Maandelijks archief: juli 2015

De vijf meest gebruikte scheldwoorden in middeleeuws Vlaanderen

Gastblog door Jelle Haemers.

Hoe vulgair was het middeleeuwse taalgebruik? Doorgaans associëren we ‘middeleeuws’ met primitief, ongeciviliseerd en zelfs instinctief als het over geweld gaat. Maar de middeleeuwers waren heus tot meer in staat dan enkel vechten. Geweldloos protest en verbaal verzet was eerder de norm dan de uitzondering in politieke conflicten in de laatmiddeleeuwse stad. Bovendien inspireerden politieke ideeën verontwaardigde burgers om in de eerste plaats de pen, en pas later het zwaard op te nemen. Maar natuurlijk werd er ook gescholden en geroepen. Een analyse van enkele van de meest populaire slogans en scheldwoorden toont echter aan dat ze geen naïeve kreten waren, maar vaak hun inspiratie vonden in een gesofisticeerd politiek discours. Zelfs op de meest ‘vulgaire’ momenten krijgen we dus toch bedachtzame middeleeuwers te horen.
_ _ _ _ _
> **OPDRACHT 1**:
Wat was volgens het fragment over middeleeuwse scheldwoorden eerder de norm dan de uitzondering in politieke conflicten in de laatmiddeleeuwse stad?
> **OPDRACHT 2**:
Neem uit het fragment over middeleeuwse scheldwoorden alsjeblieft letterlijk het stuk over dat opent met de woorden met "Gastblog door Jelle" en sluit met "middeleeuwers te horen.".
De regels heb je niet nodig.

> **UITTREKSEL GEGEVENSSET**:
_ _ _ _ _
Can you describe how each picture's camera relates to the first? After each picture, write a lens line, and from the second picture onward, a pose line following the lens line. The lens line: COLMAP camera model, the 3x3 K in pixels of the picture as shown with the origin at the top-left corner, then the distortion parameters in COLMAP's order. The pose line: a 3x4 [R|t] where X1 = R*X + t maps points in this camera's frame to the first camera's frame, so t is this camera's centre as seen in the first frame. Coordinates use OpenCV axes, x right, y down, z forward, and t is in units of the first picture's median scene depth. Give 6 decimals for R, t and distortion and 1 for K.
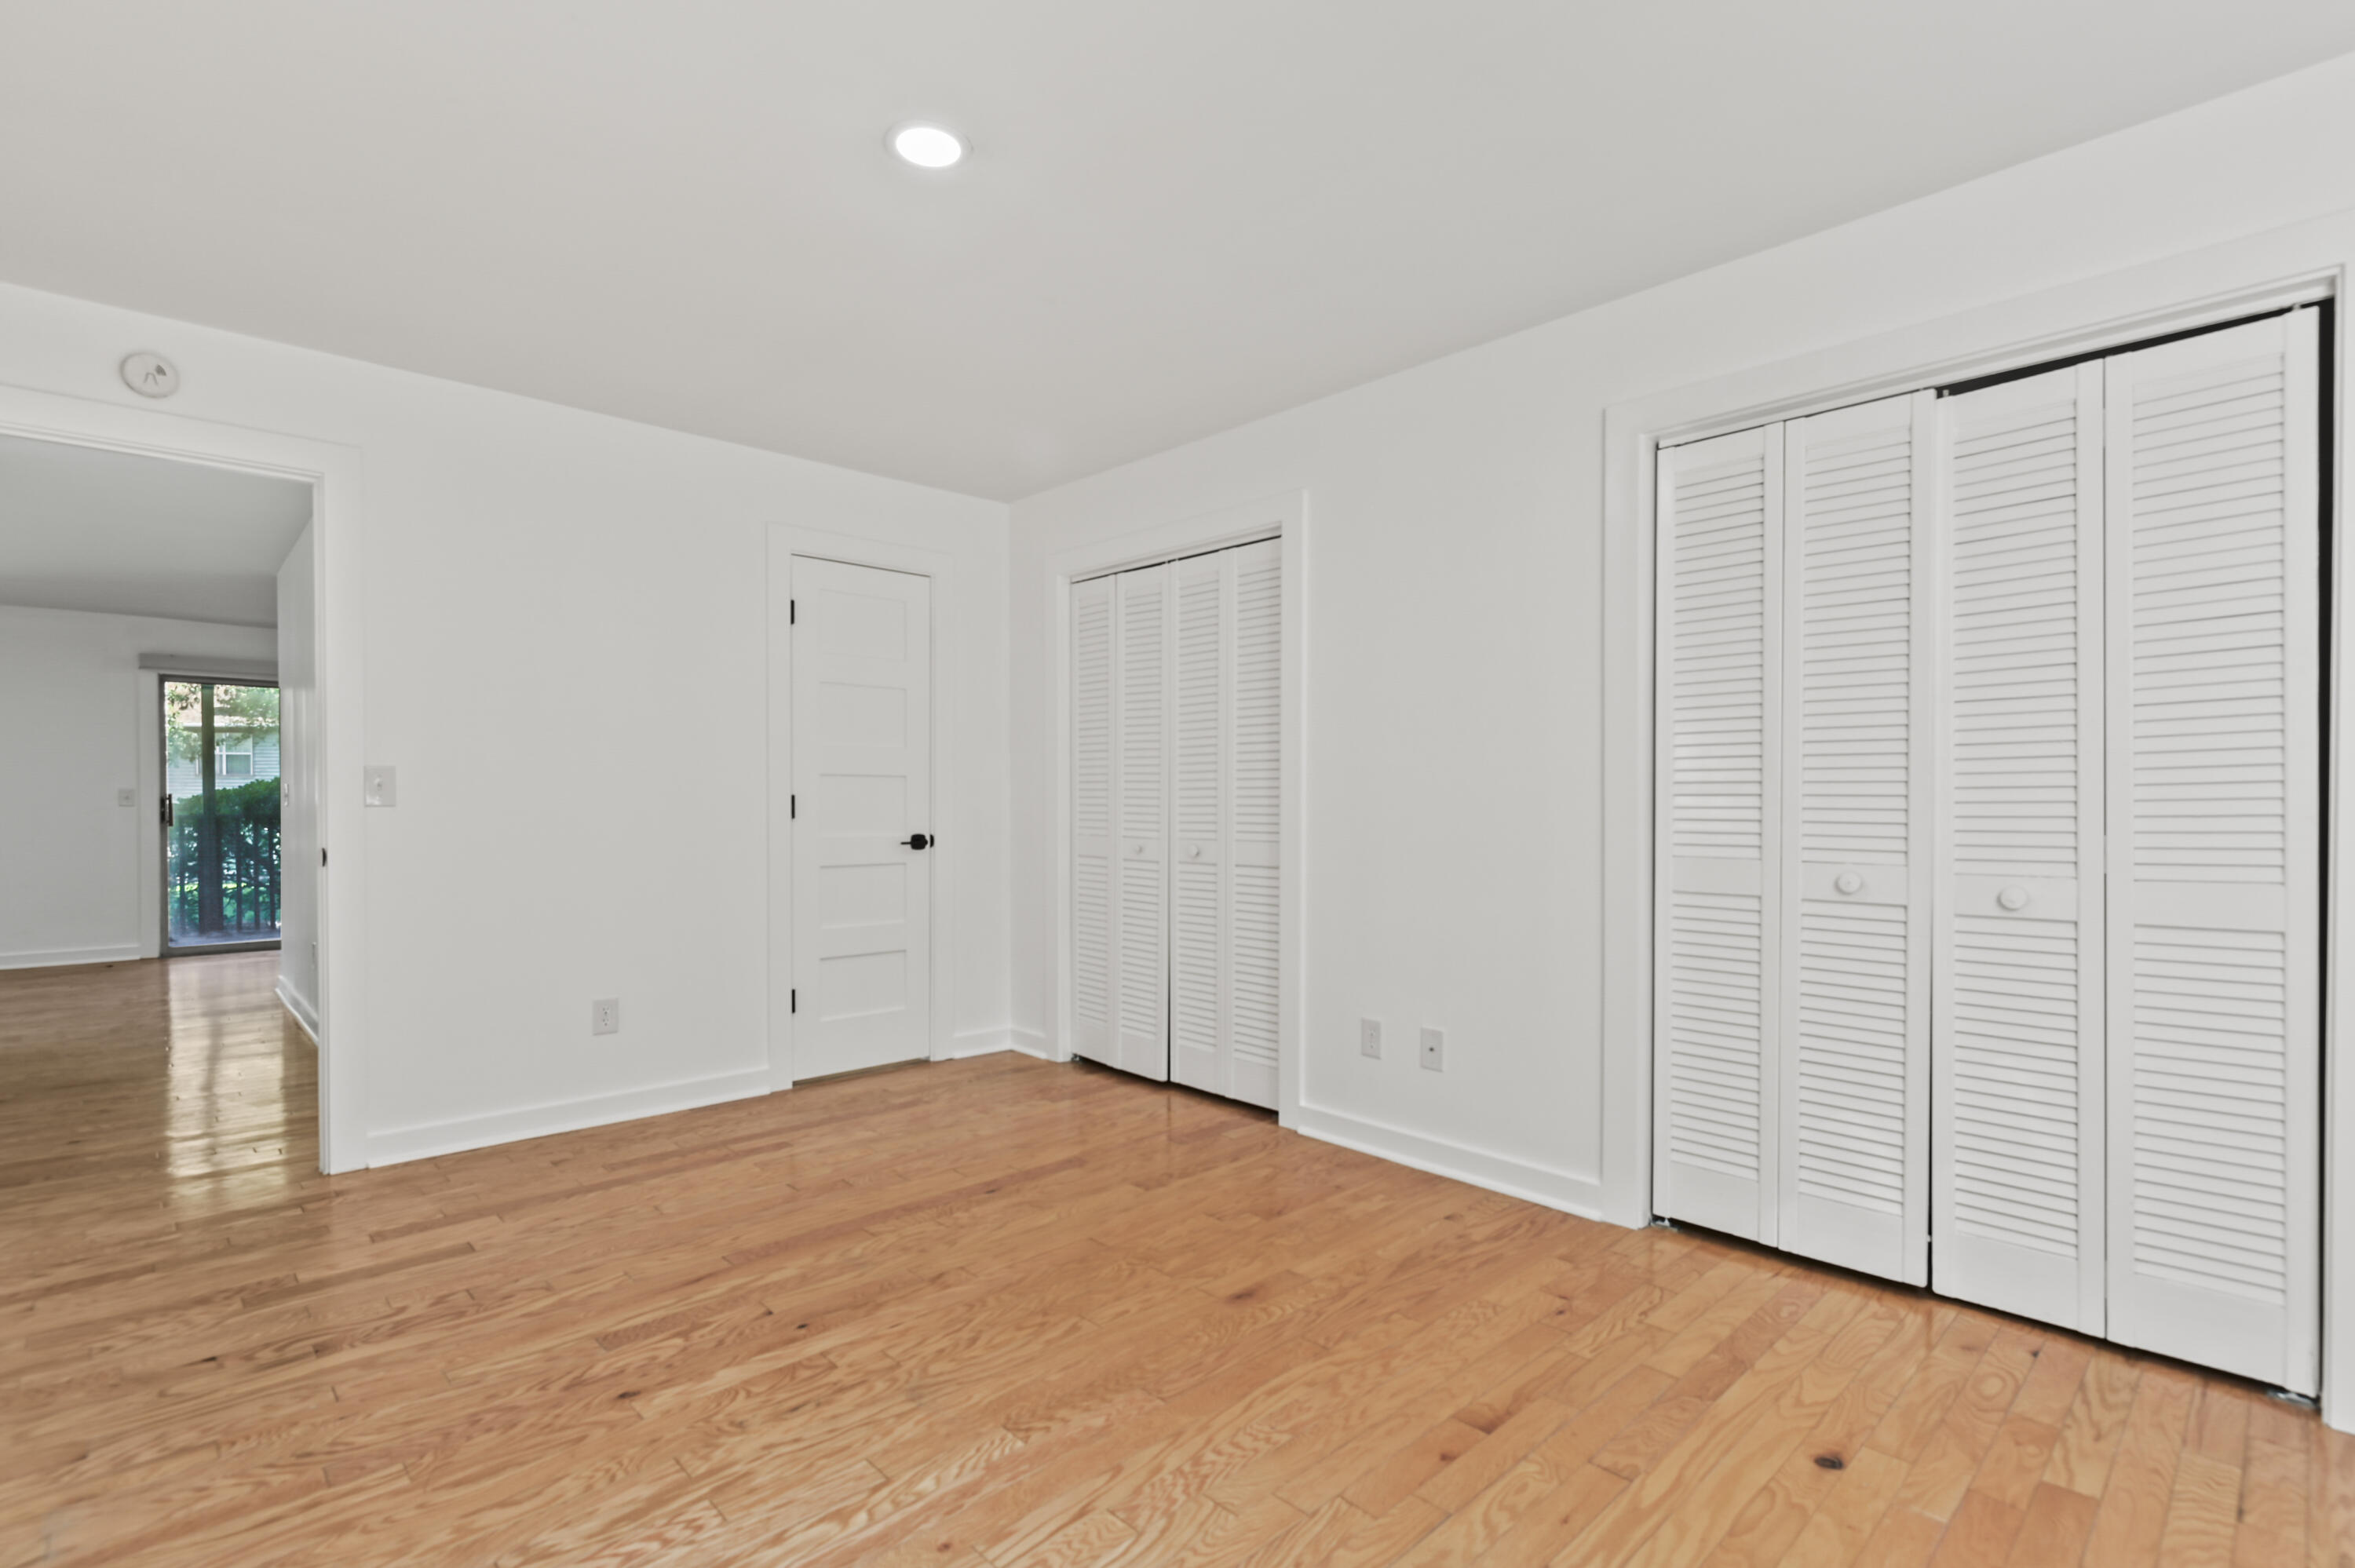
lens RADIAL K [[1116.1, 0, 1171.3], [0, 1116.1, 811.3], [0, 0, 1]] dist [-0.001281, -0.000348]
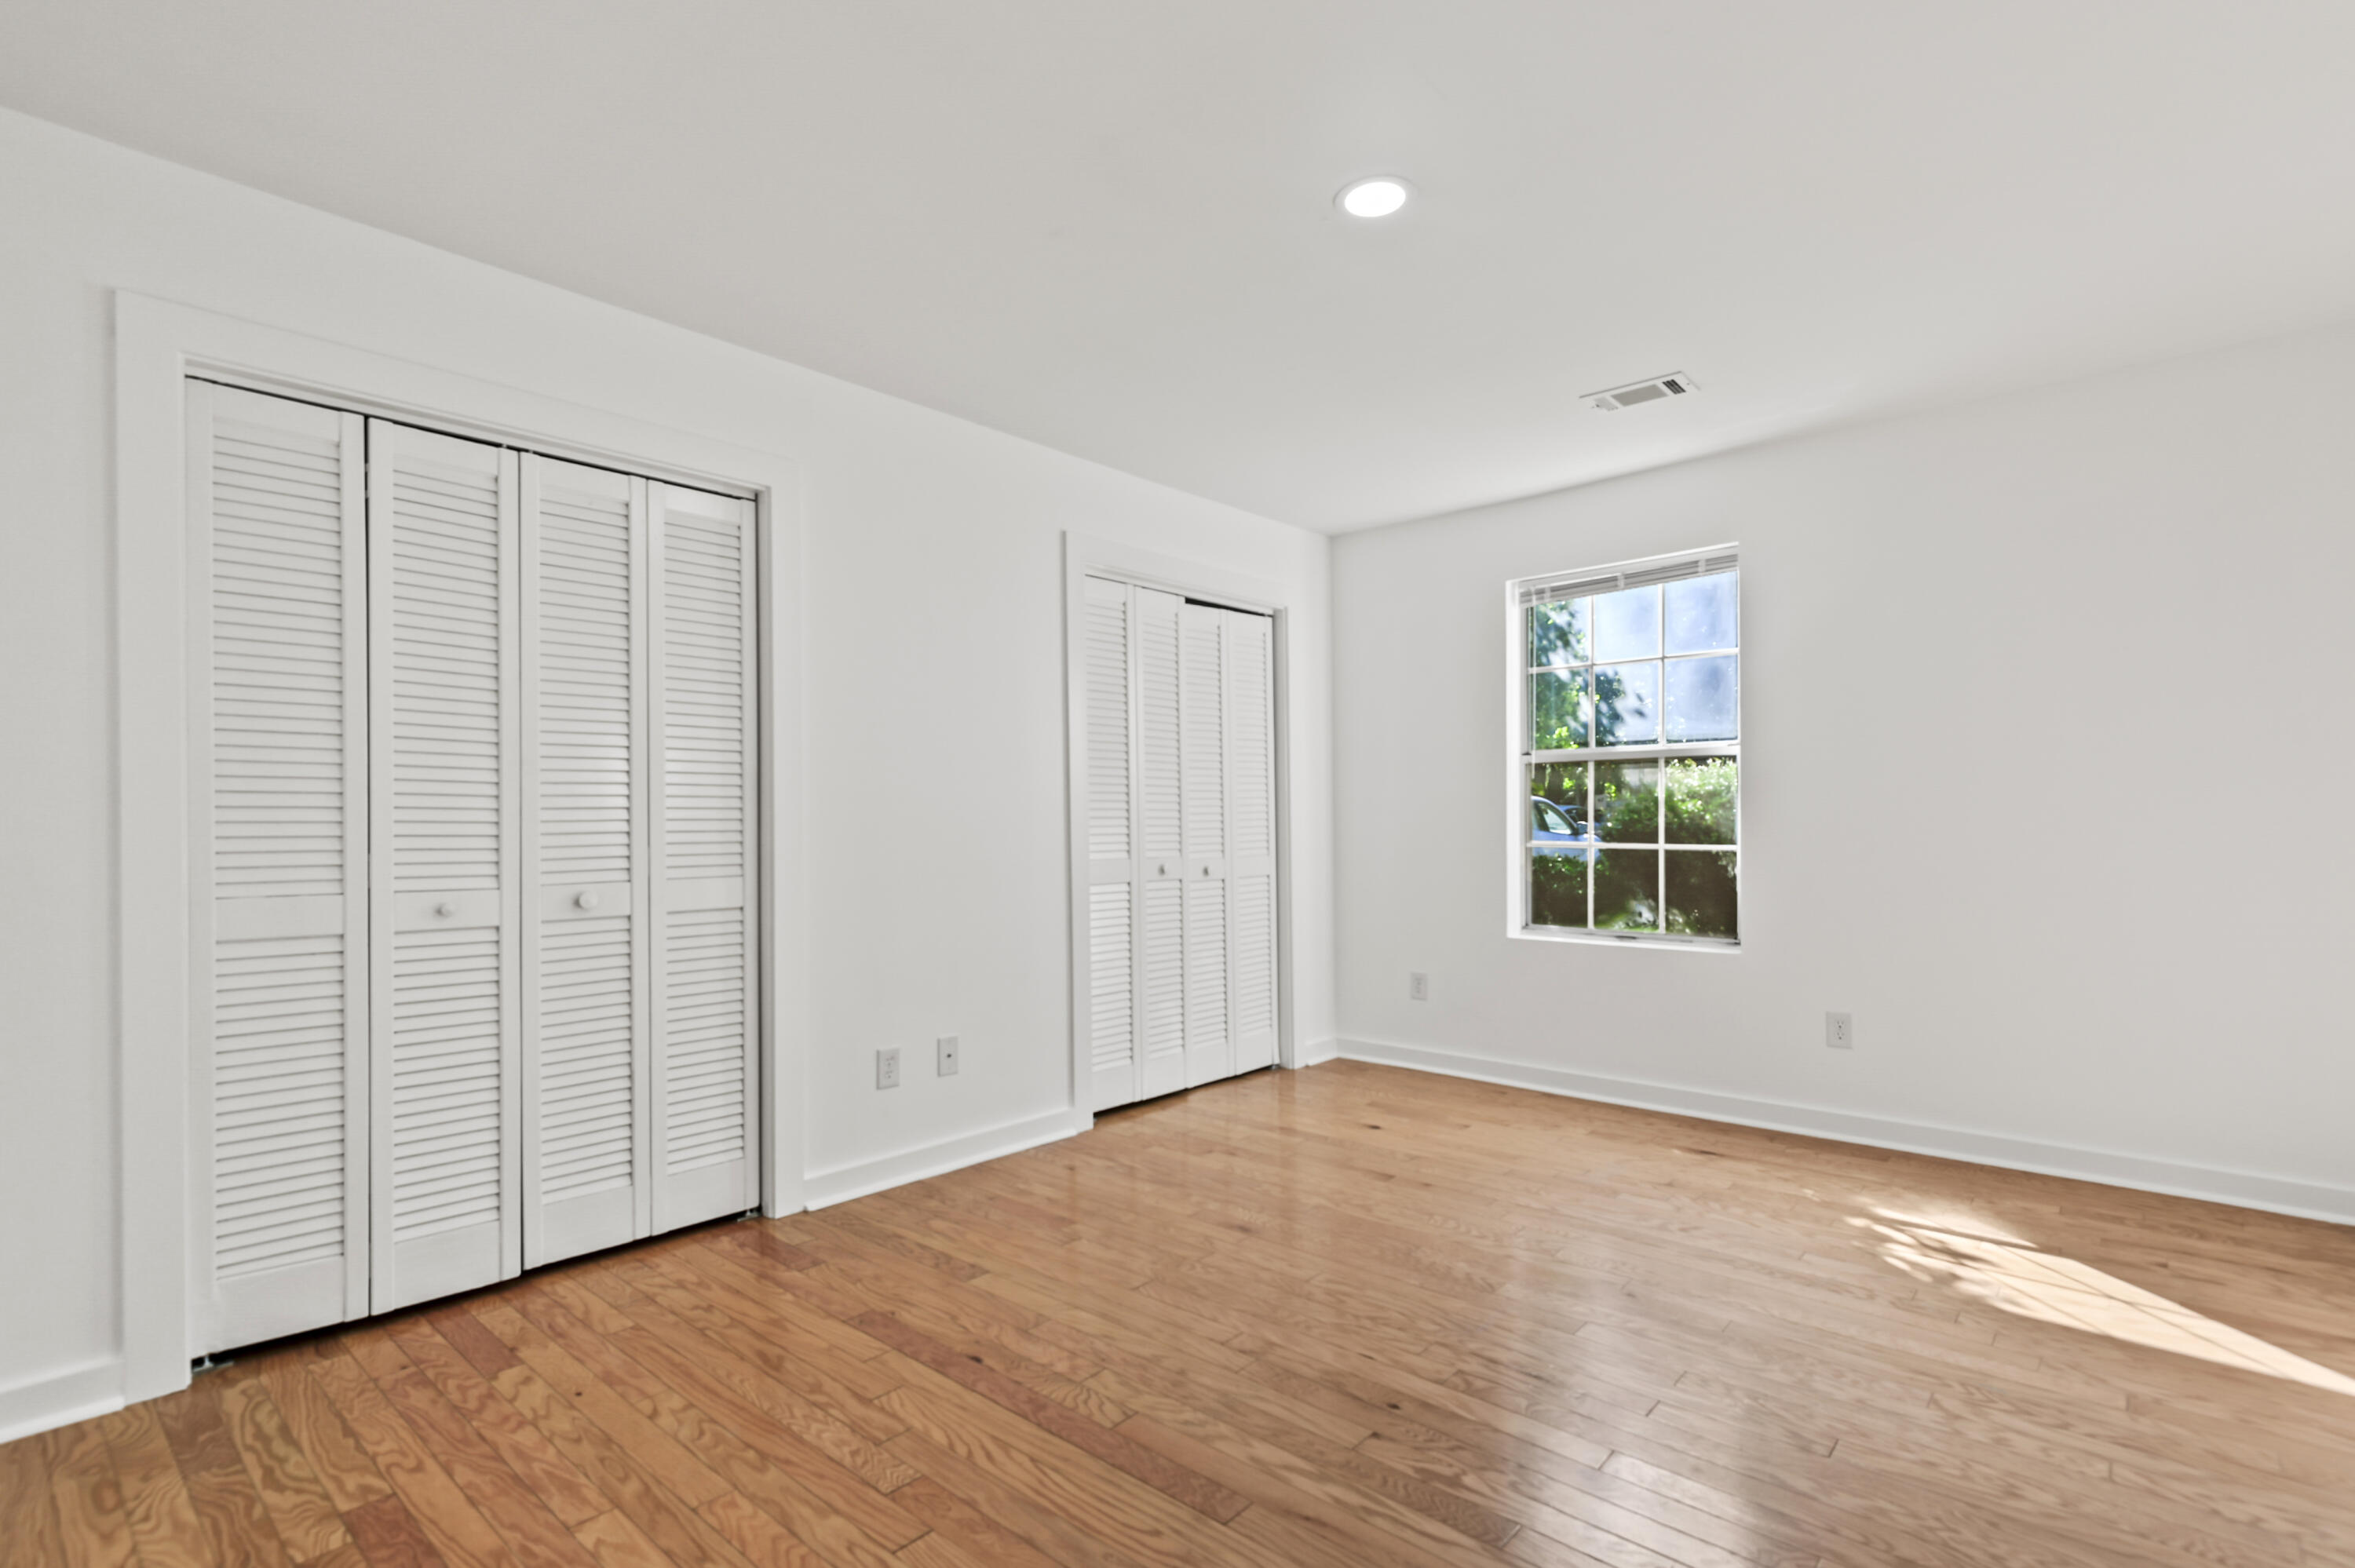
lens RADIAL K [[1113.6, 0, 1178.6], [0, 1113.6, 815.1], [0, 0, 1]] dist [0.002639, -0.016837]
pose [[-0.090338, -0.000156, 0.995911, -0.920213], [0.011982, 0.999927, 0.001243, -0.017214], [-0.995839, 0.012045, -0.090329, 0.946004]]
_ _ _ _ _
> **ANTWOORD 1**:
Geweldloos protest en verbaal verzet.

> **ANTWOORD 2**:
Gastblog door Jelle Haemers.

Hoe vulgair was het middeleeuwse taalgebruik? Doorgaans associëren we ‘middeleeuws’ met primitief, ongeciviliseerd en zelfs instinctief als het over geweld gaat. Maar de middeleeuwers waren heus tot meer in staat dan enkel vechten. Geweldloos protest en verbaal verzet was eerder de norm dan de uitzondering in politieke conflicten in de laatmiddeleeuwse stad. Bovendien inspireerden politieke ideeën verontwaardigde burgers om in de eerste plaats de pen, en pas later het zwaard op te nemen. Maar natuurlijk werd er ook gescholden en geroepen. Een analyse van enkele van de meest populaire slogans en scheldwoorden toont echter aan dat ze geen naïeve kreten waren, maar vaak hun inspiratie vonden in een gesofisticeerd politiek discours. Zelfs op de meest ‘vulgaire’ momenten krijgen we dus toch bedachtzame middeleeuwers te horen.